» **Problem statement**:
Reproduce the text lines of every row below word for word, leaving out the pictures.
┌─ Data in this exercise
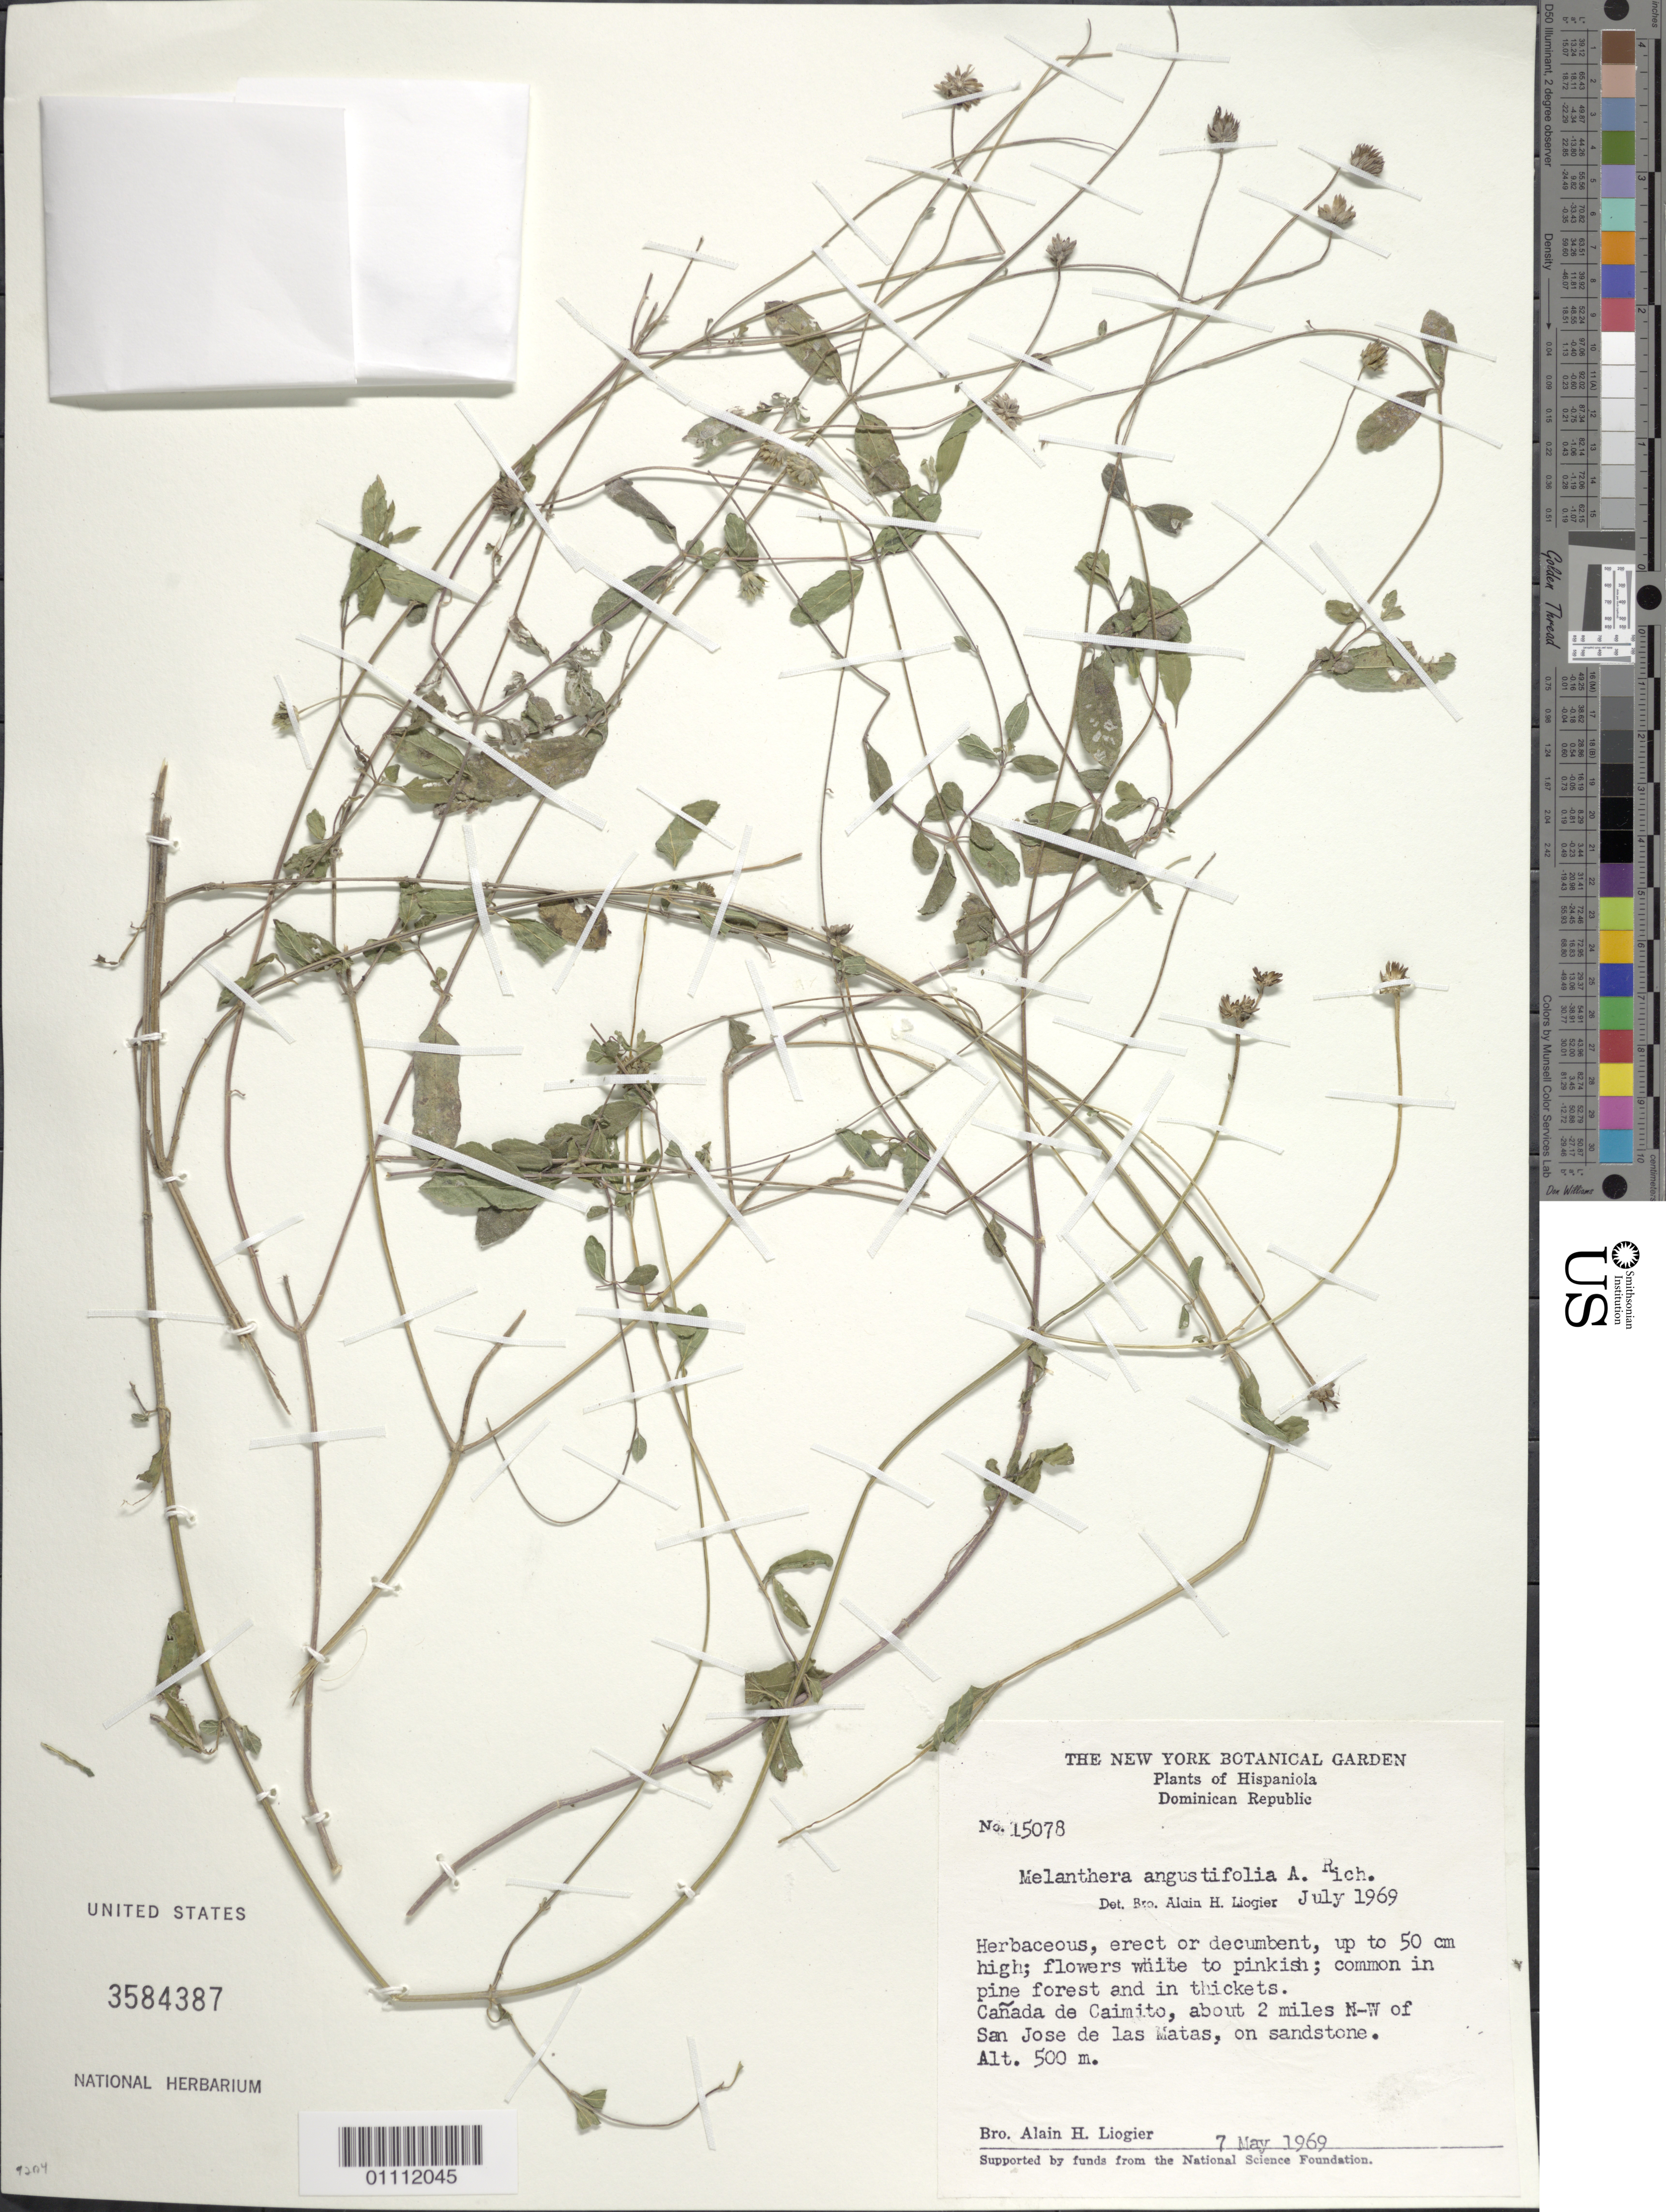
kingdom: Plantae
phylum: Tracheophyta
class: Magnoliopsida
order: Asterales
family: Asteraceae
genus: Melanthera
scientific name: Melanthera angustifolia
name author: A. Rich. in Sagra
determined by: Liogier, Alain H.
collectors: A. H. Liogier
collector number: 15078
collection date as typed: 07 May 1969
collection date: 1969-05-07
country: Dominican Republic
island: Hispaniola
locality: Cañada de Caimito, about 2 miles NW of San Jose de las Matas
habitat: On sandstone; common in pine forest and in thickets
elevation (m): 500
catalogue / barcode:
└─
» **Result for this exercise**:
kingdom: Plantae
phylum: Tracheophyta
class: Magnoliopsida
order: Asterales
family: Asteraceae
genus: Melanthera
scientific name: Melanthera angustifolia
name author: A. Rich. in Sagra
determined by: Liogier, Alain H.
collectors: A. H. Liogier
collector number: 15078
collection date as typed: 07 May 1969
collection date: 1969-05-07
country: Dominican Republic
island: Hispaniola
locality: Cañada de Caimito, about 2 miles NW of San Jose de las Matas
habitat: On sandstone; common in pine forest and in thickets
elevation (m): 500
catalogue / barcode:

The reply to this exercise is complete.